Einfach so unterbrach Ava sich selbst und starrte etwas erschrocken einfach gerade aus. Offensichtlich gab es wieder etwas, was sie nicht erfahren durfte. Grade zum Trotz, fragte Beatrice nach.
„Sogar mit was Ava?”
„Nicht so wichtig.” sagt sie knapp.
„Ist es doch immer.” flüsterte Beatrice genervt.
„Was Bea? Was ist es immer?”
„Nicht wichtig. Details zu kompliziert oder unwichtig um sie mir zu erzählen.”
„Das stimmt nicht.” protestierte Ava sichtlich empört.
„Ach nein?” hakte Beatrice nach.
„Nein!” schrie sie jetzt mit Nachdruck. „Und wenn du es unbedingt wissen möchtest, es ging um uns. Ich habe mit ihr über dich und mich gesprochen.”
Ohne auch nur auf den Verkehr zu achten trat Beatrice auf die Bremse und hielt mitten auf der Straße an. Nicht fähig etwas zu sagen, sah sie in Avas ebenso geschocktes Gesicht. Allerdings nicht von ihren eigenen Worten, sondern von Beas Manöver.
„Scheiße Bea! Du kannst doch nicht einfach ohne Vorwarnung so anhalten!” polterte Ava, als der Schock vorüber war.
„Du hast mit einer fremden Person über uns gesprochen?”
„Ähm... ja? Was hätte ich tun sollen? Nur weil du nicht redest und alles in dich rein frisst, heißt es nicht, dass ich das auch muss.”
Für einen Moment vergaß Beatrice, was sie darauf antworten wollte. Auch wenn sie wusste, dass Ava nicht recht hatte, dachte sie einen kurzen Augenblick darüber nach. Fraß sie alles in sich hinein und vertraute sich niemandem an? Nein. Sie hatte mit Camila und Mutter Oberin gesprochen.
„Das stimmt nicht Ich habe mit anderen über uns geredet, aber niemand fremden.”
„Beatrice, wo ist der Unterschied? Die Zeit war für uns beide nicht einfach und irgendwann war ich an einen Punkt, an dem ich mit jemandem reden musste. Wenn du und die anderen es nicht sein konnten, musste es eben jemand fremdes sein.”
Wut kochte in ihr auf. Obwohl Bea wusste, dass es nicht ganz an an diesem Gesprächsthema lag. Um einen Streit zu vermeiden nahm sie sich eine Minute und atmete tief durch. Beatrice musste sich beruhigen, bevor sie wieder etwas sagte, was sie bereute.
„Und über was habt ihr genau gesprochen?” fragte sie schließlich.

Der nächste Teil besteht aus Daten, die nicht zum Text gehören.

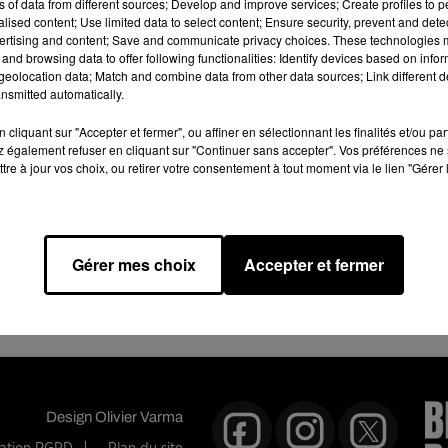
ns of data from different sources; Develop and improve services; Create profiles to 
alised content; Use limited data to select content; Ensure security, prevent and detect
ertising and content; Save and communicate privacy choices. These technologies
and browsing data to offer following functionalities: Identify devices based on infor
eolocation data; Match and combine data from other data sources; Link different de
nsmitted automatically.
cliquant sur "Accepter et fermer", ou affiner en sélectionnant les finalités et/ou pa
 également refuser en cliquant sur "Continuer sans accepter". Vos préférences ne 
tre à jour vos choix, ou retirer votre consentement à tout moment via le lien "Gérer 
026
Fin : 26 juin 2026
Gérer mes choix
Accepter et fermer
Design
Olivier Varma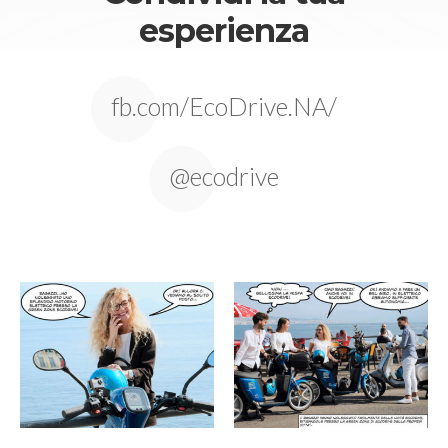
esperienza
fb.com/EcoDrive.NA/
@ecodrive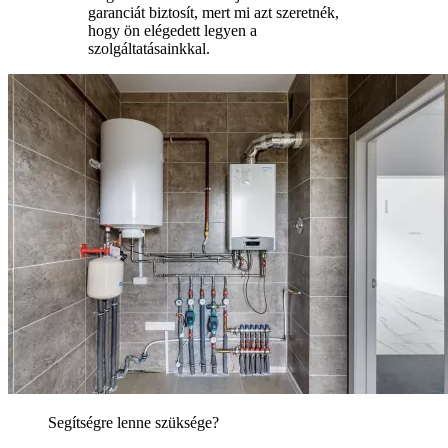
garanciát biztosít, mert mi azt szeretnék,
hogy ön elégedett legyen a
szolgáltatásainkkal.
Segítségre lenne szüksége?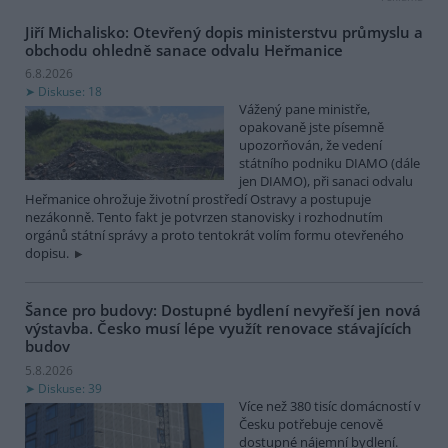
Jiří Michalisko: Otevřený dopis ministerstvu průmyslu a
obchodu ohledně sanace odvalu Heřmanice
6.8.2026
Diskuse: 18
Vážený pane ministře,
opakovaně jste písemně
upozorňován, že vedení
státního podniku DIAMO (dále
jen DIAMO), při sanaci odvalu
Heřmanice ohrožuje životní prostředí Ostravy a postupuje
nezákonně. Tento fakt je potvrzen stanovisky i rozhodnutím
orgánů státní správy a proto tentokrát volím formu otevřeného
dopisu.
Šance pro budovy: Dostupné bydlení nevyřeší jen nová
výstavba. Česko musí lépe využít renovace stávajících
budov
5.8.2026
Diskuse: 39
Více než 380 tisíc domácností v
Česku potřebuje cenově
dostupné nájemní bydlení.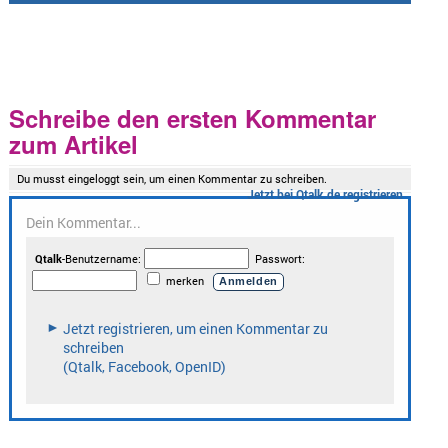
Schreibe den ersten Kommentar
zum Artikel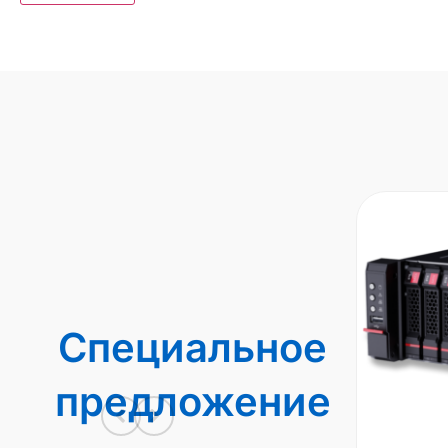
Специальное
предложение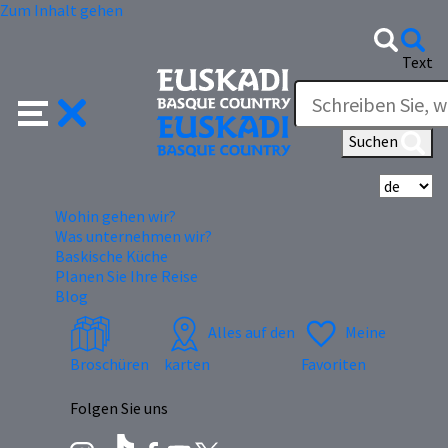
Zum Inhalt gehen
Text
Suchen
Wä
Wohin gehen wir?
Was unternehmen wir?
Baskische Küche
Planen Sie Ihre Reise
Blog
Alles auf den
Meine
Broschüren
karten
Favoriten
Folgen Sie uns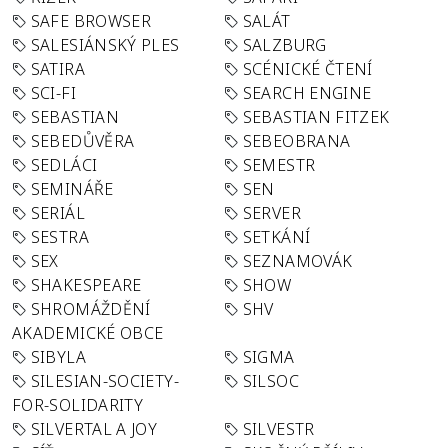
SAFE BROWSER
SALÁT
SALESIÁNSKÝ PLES
SALZBURG
SATIRA
SCÉNICKÉ ČTENÍ
SCI-FI
SEARCH ENGINE
SEBASTIAN
SEBASTIAN FITZEK
SEBEDŮVĚRA
SEBEOBRANA
SEDLÁCI
SEMESTR
SEMINÁŘE
SEN
SERIÁL
SERVER
SESTRA
SETKÁNÍ
SEX
SEZNAMOVÁK
SHAKESPEARE
SHOW
SHROMÁŽDĚNÍ
SHV
AKADEMICKÉ OBCE
SIBYLA
SIGMA
SILESIAN-SOCIETY-
SILSOC
FOR-SOLIDARITY
SILVERTAL A JOY
SILVESTR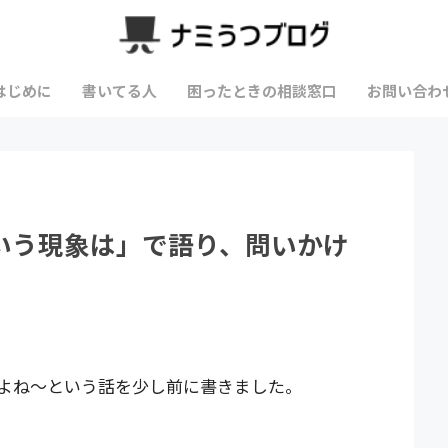
はじめに
書いてる人
困ったときの相談窓口
お問い合わ
いう現象は」で語り、問いかけ
よね～という話を少し前に書きました。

„Nur, dass wir nie die Chance hatten uns wirklich zu sagen, was wir für einander empfanden und wir uns nicht sehen durften. Allgemein wie beschissen es mir in der Situation ging und wie sehr ich dich vermisst hatte.” Ava Stimme wurde zum Schluss instabil und sie sah aus dem Fenster. Vermutlich um sich vor Beatrices Reaktion darauf zu schützen.

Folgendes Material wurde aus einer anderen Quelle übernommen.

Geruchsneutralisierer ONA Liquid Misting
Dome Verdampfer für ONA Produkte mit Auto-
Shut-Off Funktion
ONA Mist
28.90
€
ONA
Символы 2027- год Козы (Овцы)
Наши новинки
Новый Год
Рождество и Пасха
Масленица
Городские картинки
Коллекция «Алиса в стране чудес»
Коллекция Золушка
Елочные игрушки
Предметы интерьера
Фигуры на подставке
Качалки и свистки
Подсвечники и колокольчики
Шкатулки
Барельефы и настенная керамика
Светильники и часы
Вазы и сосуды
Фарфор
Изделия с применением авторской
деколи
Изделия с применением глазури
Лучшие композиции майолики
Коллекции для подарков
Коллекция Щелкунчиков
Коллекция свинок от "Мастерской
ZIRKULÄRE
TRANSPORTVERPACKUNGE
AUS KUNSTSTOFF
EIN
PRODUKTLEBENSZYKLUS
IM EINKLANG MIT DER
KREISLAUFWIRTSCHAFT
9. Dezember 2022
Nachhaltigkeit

„Wow. Ich weiß gerade nicht was ich sagen soll.”
Und denken. Es war vermutlich nicht das erste Mal, dass Beatrice erfuhr wie schwer es für Ava auf der anderen Seite gewesen sein muss. Aber jetzt realisierte sie es zum ersten Mal wie seh es sie belastet haben musste.
„Ich musste es jemand erzählen. Es laut aussprechen. Sonst wäre ich irgendwann geplatzt und hätte wieder eine Dummheit begangen.” sagte Ava und senkte ihren Blick zu ihren Händen im Schoß.
Vorsichtig löste Beatrice ihren griff um das Lenkrad und nahm Avas Hände in ihre. Diese sah mit feuchten Augen zu ihr auf.
„Am Ende hat uns der ganze steinige Weg doch noch zusammen geführt, oder nicht? Und wenn sie für dich da war und dir geholfen hat, schulde ich ihr Dank und dir keine Vorwürfe.”
Den Moment genießend sahen sie sich einfach nur glücklich an.
„Komm her.” schluchzte Ava und zog Beatrice an ihren Händen näher, bis sie sich zu einem Kuss trafen. Als sie sich lösten machte Ava wieder zu erst den Mund auf. „Ich lass dich auch nicht so schnell wieder gehen. Ganz egal wie launisch du manchmal sein kannst.”
Spielerisch hob Bea eine Augenbraue. „Ich launisch? Wenn hier jemand launisch ist, sind es schon wir beide.”
Ava stubste sie in die Seite, ehe Beatrice wieder weiter fuhr.
„Hast du eigentlich niemanden, zu dem du gehen möchtest?”
„Nein.” antwortete sie Ava so trocken wie möglich.
„Scheint, als hätte ich einen Nerv getroffen.”
Gefunden, getroffen und gereizt. Schon so lange, hatte sie keinen Kontakt mehr zu den Menschen, vor ihrer Zeit im Kloster und dem OCS. Es war auch nicht so, als ob sie es wollte. Die Zeit damals war alles andere, als schon gewesen. Schmerzen, Tränen, Enttäuschung, Schuldgefüle und Leid waren ihre ständigen Begleiter gewesen. Durch den OCS wurde es besser und sie wurde immer mehr sie selbst. Aber erst mit Ava hatte sie gänzlich damit aufgehört sich zu verstecken und zu verstellen. Das Gefühl der Freiheit und ihr Glück, würde Beatrice nicht riskieren, nur um Leute von damals zu sehen.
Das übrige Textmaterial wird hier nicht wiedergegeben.